The middle two paths perform a 1x1 convolution on the input to reducethe number of channels, reducing the modelʼs complexity. The fourth path uses a 3x3 maximum pooling layer, followed by a 1x1 convolutional layer to change the number of channels

(as quoted from the text)

My understanding is that kernel size does not reduce the number of channels. What am I missing?

FBT · February 20, 2021, 9:41am

As far I understand, 1x1 conv, when applied with default parameters (padding, strides)=(0,1) change the number of output channels only. This number of output channels may be greater equal or lesser then input channel.

In such conditions, the 1x1 transformation leads to following tensor-shape transformation :

Ci x H x W → Co x H x W
where

Ci is the number of input channels

Co is the number of output channels

H and W are 2D size Hight and Weight

May be the following scheme will help. This is a 1x1 conv. model transforming 4 input channels into 2 input channels.

N_Praveen_Chandhar · February 21, 2021, 4:40am

Thanks for the visualisation.
So, here the Co is manually specified right? That was my doubt actually.
General practice is to reduce the number of channels right?
Also, what happens to the complexity of the model? Does it reduce?
(I understand less channels = less computation, but by doing this, are we making the model more abstract?)

FBT · February 26, 2021, 11:13am

So, here the Co is manually specified right? That was my doubt actually.

Yes, Co, number of output channels, is specified manually. E.g, this is a parameter for nn.conv2D gluon API.

General practice is to reduce the number of channels right?

On my sense, not necessarily. For computer vision, practice is, layer after layer, to increase the number of channels while reducing images spatials dimensions. This lead to more abstracts objects when calculation progresses through the convolutional layers.

Also, what happens to the complexity of the model? Does it reduce?

On my understanding, this makes sense that model complexity reduces along with calculation progression through the neural layers. Data is then encoded more and more efficiently then, less bit of informations are required to describe data then, as you mentioned, complexity decreases. This is a direct consequence of entropy reduction that is targeted through loss function in case of classification.
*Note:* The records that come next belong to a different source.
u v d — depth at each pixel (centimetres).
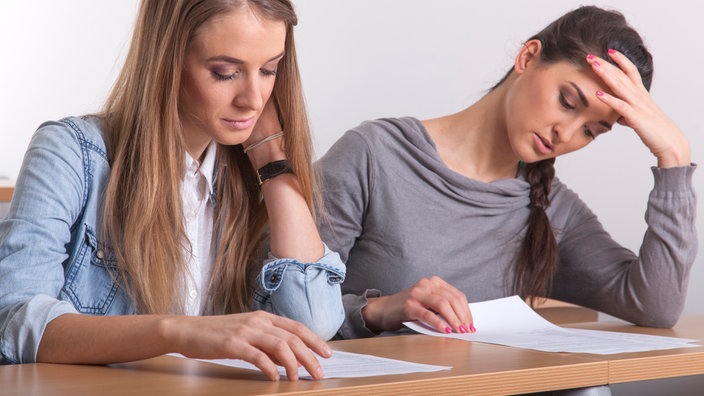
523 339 144
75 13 413
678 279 179
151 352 105
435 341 141
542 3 278
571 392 118
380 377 101
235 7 127
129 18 400
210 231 155
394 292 183
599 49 173
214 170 154
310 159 159
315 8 322
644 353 127
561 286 202
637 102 175
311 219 157
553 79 172
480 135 190
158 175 135
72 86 415
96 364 110
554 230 197
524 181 191
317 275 154
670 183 180
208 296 154
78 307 132
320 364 111
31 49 426
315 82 324
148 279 135
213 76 131
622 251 195
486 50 289
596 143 272
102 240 134
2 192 266
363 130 187
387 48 310
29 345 112
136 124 136
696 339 152
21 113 430
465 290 186
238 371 106
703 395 173
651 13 266
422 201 184
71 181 129
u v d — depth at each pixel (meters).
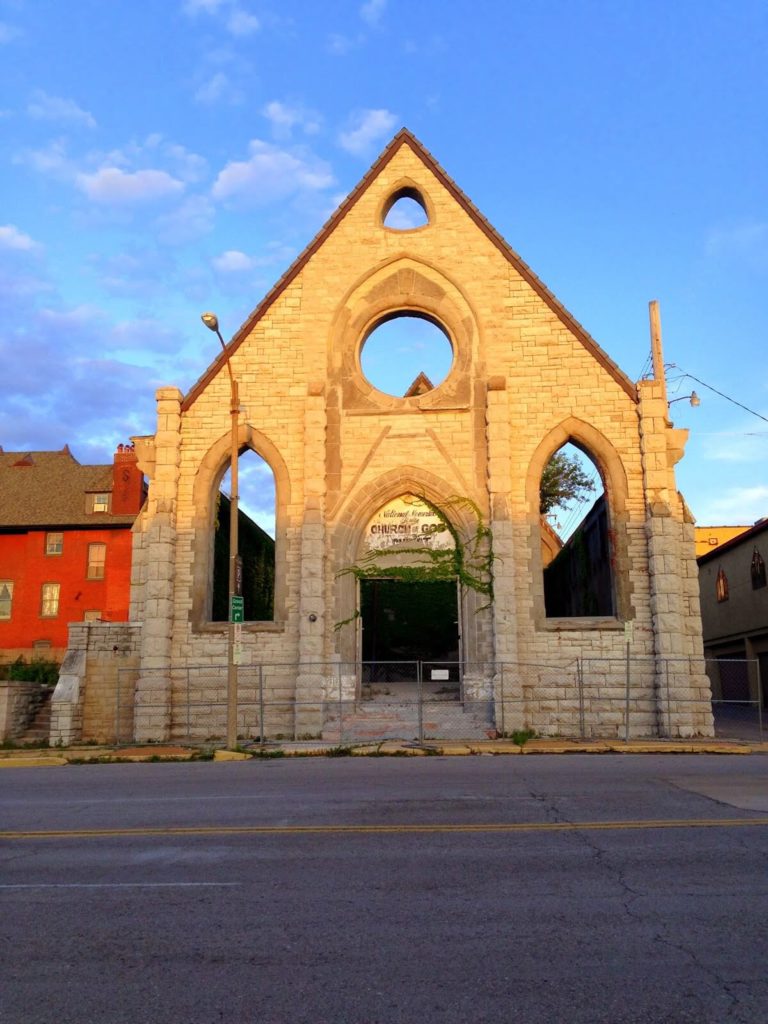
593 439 23.02
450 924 6.29
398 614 29.45
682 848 8.61
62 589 48.47
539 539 22.56
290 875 7.77
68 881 7.70
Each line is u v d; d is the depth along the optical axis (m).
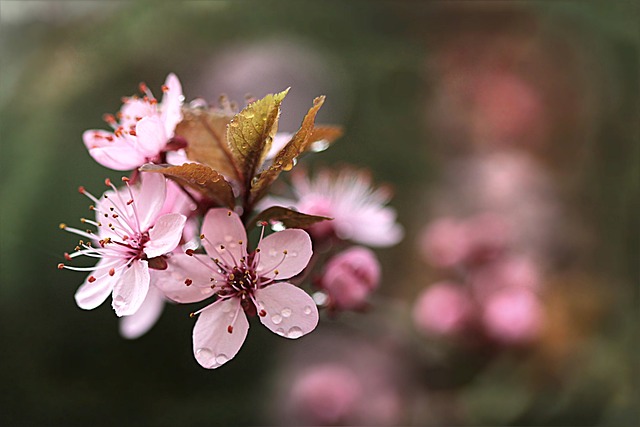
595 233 0.48
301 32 0.50
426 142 0.51
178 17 0.49
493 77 0.52
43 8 0.49
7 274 0.44
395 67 0.51
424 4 0.51
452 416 0.43
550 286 0.45
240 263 0.29
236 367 0.45
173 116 0.30
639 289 0.45
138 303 0.29
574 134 0.50
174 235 0.29
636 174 0.48
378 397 0.43
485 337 0.42
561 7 0.48
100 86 0.49
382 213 0.35
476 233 0.45
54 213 0.45
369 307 0.33
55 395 0.44
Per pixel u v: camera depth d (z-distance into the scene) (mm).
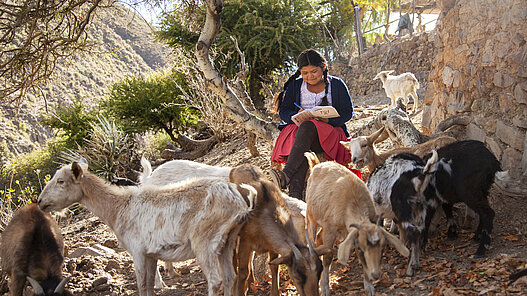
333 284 5090
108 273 6477
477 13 7613
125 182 5410
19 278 5066
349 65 26172
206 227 4344
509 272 4500
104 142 13703
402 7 29453
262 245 4539
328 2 32156
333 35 31984
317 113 5906
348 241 3965
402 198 5090
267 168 10703
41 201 5004
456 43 8328
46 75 7824
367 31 30781
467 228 5984
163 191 4711
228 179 5145
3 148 38781
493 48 7137
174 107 23984
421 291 4566
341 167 5059
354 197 4680
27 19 7066
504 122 6754
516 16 6609
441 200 5344
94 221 10781
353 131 11617
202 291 5590
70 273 6332
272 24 25141
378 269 3945
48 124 26078
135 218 4703
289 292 5098
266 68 25766
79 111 26109
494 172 5078
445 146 5426
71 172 4973
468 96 7840
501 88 6965
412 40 21297
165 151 18484
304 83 6480
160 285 5777
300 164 5906
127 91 25406
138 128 25281
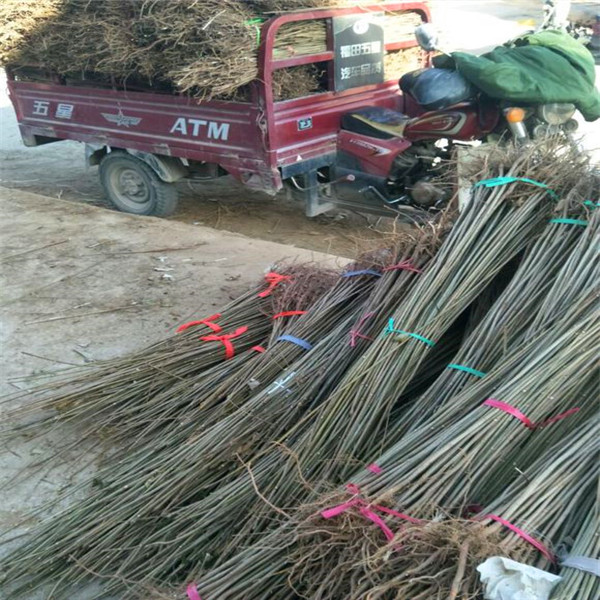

But, globally, taking into account all parameters into the (deep) neural model (those parameters used for tensor calculation into layers units) it seems the model complexity increases with the complexity of the problem to be processed.

JH.Lam · April 11, 2021, 3:53am

great！ ‘entropy reduction’ do you mean to enhance the differences of classifications?

FBT · April 20, 2021, 8:51am

Yes, if less bit are required to encode information, this mean noise is reduced and then, as a consequence, “confusion” is reduced leading to better model performance for classification.